> **Directions**
Where the records hold the string "gently", show the whole line it sits on.

> **Data supplied**
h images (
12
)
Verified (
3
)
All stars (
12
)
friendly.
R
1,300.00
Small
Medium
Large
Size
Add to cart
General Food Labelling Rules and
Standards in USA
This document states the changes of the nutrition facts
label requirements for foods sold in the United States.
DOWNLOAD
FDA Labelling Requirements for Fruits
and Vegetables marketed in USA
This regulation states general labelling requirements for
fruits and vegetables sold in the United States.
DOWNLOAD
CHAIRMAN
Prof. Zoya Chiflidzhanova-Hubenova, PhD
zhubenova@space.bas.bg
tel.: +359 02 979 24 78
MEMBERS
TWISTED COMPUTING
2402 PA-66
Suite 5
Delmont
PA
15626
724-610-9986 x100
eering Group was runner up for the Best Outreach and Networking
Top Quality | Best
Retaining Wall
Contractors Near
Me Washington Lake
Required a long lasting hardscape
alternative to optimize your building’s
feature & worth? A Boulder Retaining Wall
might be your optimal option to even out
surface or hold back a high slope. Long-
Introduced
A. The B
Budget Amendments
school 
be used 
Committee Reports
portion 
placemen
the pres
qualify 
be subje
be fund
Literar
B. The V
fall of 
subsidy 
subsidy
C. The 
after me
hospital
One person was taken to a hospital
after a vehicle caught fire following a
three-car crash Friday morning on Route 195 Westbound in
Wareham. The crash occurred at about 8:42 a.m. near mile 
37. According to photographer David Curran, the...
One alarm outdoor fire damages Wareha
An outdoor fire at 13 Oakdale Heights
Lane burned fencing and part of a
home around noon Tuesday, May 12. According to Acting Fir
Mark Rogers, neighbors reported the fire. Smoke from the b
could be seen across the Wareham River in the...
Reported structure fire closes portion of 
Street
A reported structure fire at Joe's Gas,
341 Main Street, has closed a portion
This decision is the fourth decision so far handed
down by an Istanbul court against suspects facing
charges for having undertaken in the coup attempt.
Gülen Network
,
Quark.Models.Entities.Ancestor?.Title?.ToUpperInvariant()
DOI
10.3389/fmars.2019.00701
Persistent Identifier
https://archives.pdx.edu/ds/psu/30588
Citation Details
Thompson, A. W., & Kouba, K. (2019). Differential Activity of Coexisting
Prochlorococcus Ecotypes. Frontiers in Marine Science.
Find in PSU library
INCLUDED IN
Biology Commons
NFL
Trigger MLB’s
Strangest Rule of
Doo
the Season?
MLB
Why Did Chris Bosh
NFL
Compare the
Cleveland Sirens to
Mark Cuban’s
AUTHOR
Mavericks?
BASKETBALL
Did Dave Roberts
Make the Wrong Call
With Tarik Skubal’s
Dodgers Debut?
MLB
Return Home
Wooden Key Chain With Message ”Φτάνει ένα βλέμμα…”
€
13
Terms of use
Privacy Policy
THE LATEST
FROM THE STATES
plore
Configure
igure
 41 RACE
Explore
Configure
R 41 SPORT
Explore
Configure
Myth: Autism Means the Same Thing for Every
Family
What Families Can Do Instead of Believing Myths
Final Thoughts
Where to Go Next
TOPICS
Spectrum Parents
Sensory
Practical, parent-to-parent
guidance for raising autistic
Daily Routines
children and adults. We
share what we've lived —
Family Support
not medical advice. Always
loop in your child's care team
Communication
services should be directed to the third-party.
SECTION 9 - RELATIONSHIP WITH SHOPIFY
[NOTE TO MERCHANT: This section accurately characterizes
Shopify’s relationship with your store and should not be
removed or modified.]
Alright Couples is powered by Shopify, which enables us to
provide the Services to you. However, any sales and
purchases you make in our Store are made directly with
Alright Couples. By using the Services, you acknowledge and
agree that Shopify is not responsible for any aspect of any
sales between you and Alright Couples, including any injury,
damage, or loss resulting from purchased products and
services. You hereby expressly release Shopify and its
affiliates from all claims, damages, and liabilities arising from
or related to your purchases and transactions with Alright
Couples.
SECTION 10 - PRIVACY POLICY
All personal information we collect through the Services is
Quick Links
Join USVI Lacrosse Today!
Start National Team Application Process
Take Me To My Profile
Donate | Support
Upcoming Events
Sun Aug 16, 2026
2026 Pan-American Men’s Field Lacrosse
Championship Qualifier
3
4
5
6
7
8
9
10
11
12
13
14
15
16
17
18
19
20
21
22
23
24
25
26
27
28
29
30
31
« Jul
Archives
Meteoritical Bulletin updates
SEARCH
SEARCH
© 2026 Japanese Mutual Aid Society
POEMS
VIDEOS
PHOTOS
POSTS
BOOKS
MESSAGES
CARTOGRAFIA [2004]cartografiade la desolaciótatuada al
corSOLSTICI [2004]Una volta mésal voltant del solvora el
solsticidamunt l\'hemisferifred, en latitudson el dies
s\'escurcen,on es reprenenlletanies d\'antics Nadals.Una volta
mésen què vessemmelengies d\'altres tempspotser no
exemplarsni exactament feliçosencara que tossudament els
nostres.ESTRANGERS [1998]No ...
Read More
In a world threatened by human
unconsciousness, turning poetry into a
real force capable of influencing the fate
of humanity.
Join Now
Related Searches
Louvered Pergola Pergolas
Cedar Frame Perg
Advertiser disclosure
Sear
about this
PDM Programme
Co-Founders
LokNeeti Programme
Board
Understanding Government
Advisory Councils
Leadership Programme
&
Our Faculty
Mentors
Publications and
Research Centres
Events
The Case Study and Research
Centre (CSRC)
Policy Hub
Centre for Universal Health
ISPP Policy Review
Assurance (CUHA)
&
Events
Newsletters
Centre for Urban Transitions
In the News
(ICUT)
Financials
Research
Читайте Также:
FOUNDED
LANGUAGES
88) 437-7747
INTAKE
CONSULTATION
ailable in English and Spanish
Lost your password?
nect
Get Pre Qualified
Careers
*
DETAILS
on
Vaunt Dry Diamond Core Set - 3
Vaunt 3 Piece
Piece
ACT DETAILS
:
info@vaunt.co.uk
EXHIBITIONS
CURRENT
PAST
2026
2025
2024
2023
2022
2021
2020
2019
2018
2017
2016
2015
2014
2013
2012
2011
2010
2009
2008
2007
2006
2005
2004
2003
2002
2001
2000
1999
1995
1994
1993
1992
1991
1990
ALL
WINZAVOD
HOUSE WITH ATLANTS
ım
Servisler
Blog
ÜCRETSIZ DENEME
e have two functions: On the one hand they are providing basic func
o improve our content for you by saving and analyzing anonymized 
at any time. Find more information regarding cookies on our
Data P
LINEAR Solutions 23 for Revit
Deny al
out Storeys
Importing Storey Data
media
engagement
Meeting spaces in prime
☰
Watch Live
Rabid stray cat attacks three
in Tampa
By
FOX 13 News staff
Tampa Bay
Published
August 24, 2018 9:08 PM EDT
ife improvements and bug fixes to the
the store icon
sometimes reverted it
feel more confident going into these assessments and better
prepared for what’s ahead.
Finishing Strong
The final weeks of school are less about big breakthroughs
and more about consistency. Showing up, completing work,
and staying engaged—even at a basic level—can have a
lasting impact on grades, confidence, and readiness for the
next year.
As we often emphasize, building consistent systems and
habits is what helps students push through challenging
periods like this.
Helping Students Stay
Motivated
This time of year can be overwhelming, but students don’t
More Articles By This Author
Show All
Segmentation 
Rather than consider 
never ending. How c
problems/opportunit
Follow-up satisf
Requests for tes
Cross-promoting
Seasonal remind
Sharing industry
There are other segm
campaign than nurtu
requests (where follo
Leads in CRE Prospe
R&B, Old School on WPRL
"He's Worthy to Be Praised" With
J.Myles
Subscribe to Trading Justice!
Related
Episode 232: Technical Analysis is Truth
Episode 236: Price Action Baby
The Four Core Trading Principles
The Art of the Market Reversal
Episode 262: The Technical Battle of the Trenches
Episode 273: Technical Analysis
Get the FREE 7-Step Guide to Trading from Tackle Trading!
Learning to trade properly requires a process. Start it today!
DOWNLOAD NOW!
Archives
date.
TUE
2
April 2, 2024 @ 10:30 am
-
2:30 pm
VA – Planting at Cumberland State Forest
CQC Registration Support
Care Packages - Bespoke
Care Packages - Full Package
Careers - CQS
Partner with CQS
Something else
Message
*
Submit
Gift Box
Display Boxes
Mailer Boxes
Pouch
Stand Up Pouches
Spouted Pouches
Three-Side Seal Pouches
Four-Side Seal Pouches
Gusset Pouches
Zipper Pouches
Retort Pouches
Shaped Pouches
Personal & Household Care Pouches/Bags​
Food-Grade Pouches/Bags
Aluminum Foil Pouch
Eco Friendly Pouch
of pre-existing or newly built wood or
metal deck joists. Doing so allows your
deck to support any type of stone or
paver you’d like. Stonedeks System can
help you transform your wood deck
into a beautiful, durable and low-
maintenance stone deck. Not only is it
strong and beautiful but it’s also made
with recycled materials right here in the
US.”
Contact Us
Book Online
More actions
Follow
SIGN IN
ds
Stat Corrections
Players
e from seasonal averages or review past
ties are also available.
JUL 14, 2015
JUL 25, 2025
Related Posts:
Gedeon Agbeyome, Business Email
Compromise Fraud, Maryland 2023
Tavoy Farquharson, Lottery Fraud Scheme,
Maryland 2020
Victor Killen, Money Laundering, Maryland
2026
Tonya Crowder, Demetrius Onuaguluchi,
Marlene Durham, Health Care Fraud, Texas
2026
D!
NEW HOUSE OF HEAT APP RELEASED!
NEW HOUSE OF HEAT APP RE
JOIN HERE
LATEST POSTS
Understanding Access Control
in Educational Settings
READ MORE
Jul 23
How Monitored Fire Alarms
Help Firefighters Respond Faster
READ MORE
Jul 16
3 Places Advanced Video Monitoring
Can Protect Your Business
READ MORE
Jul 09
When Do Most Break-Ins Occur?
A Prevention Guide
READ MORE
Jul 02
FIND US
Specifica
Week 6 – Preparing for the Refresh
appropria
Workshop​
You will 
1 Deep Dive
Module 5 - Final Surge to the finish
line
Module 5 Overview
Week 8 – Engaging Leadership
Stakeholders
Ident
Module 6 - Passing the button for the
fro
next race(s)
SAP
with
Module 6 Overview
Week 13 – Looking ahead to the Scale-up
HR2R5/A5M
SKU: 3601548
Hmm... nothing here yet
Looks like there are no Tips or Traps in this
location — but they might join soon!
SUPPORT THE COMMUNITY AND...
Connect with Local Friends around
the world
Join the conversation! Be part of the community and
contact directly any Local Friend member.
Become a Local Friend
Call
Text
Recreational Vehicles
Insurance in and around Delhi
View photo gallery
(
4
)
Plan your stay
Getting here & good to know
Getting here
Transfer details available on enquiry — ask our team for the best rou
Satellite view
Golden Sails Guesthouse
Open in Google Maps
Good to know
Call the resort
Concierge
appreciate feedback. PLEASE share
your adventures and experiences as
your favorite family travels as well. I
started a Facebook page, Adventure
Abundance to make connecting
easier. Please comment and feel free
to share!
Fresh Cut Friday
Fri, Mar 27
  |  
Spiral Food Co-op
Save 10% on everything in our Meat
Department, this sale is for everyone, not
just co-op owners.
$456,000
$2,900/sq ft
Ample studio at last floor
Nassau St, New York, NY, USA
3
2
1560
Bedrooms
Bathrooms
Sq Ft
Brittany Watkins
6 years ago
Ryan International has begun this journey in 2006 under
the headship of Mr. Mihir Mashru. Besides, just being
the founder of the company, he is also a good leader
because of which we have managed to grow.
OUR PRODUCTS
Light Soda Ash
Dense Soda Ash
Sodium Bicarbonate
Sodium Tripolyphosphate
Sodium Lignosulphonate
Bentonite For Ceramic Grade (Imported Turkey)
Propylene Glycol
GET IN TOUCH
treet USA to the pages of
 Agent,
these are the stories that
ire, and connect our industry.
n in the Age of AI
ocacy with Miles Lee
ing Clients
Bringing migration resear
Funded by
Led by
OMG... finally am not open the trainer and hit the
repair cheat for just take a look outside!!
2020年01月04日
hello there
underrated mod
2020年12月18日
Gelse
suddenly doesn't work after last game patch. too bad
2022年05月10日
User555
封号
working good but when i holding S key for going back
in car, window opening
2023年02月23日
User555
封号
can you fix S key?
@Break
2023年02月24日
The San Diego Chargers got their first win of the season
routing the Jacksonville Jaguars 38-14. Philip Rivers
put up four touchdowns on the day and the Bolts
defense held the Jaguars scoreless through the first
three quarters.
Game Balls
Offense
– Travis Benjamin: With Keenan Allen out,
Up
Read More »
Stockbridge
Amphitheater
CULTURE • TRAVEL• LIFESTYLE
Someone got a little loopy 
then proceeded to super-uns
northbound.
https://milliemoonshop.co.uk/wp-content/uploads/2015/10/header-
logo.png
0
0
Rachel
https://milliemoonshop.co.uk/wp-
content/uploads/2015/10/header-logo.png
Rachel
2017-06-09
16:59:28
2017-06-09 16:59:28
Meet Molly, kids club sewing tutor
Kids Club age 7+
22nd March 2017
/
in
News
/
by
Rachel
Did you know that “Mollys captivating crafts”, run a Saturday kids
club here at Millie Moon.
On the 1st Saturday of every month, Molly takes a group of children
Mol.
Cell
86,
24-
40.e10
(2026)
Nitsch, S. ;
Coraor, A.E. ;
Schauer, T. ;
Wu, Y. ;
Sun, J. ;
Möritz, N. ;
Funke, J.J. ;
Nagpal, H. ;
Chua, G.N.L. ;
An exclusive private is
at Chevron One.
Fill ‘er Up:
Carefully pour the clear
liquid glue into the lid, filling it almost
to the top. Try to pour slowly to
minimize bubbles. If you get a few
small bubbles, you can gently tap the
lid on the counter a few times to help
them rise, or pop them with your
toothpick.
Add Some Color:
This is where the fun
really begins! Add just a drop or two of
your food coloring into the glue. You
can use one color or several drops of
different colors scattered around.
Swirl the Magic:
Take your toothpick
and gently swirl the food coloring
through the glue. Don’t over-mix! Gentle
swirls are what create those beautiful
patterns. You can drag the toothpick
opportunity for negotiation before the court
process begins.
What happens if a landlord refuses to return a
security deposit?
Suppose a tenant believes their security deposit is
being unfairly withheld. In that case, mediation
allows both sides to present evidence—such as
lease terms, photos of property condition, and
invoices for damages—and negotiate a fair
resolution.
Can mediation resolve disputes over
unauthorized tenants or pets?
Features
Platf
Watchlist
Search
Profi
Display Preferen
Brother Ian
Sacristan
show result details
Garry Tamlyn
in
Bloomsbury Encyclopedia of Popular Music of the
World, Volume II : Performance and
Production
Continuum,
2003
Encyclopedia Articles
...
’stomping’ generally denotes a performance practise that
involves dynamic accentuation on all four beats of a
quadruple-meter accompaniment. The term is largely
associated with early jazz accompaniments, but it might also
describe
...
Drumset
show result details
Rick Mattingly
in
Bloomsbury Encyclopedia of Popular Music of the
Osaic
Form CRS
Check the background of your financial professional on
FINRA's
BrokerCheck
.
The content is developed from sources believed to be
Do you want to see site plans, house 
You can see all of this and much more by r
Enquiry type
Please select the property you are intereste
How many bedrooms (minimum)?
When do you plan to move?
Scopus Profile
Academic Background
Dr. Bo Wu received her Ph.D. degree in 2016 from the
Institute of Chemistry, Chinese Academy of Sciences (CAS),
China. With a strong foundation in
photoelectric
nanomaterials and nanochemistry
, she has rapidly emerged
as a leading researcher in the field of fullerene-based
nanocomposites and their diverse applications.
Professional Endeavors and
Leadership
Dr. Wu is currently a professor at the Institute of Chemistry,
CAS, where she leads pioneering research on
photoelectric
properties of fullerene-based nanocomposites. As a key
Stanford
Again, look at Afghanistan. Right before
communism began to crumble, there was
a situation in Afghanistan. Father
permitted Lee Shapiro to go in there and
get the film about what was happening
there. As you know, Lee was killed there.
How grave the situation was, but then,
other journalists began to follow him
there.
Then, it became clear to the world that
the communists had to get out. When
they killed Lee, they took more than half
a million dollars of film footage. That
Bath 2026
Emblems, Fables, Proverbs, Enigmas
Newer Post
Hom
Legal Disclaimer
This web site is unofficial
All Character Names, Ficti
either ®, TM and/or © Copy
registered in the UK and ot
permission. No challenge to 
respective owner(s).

> **Output of the exercise**
small bubbles, you can gently tap the
and gently swirl the food coloring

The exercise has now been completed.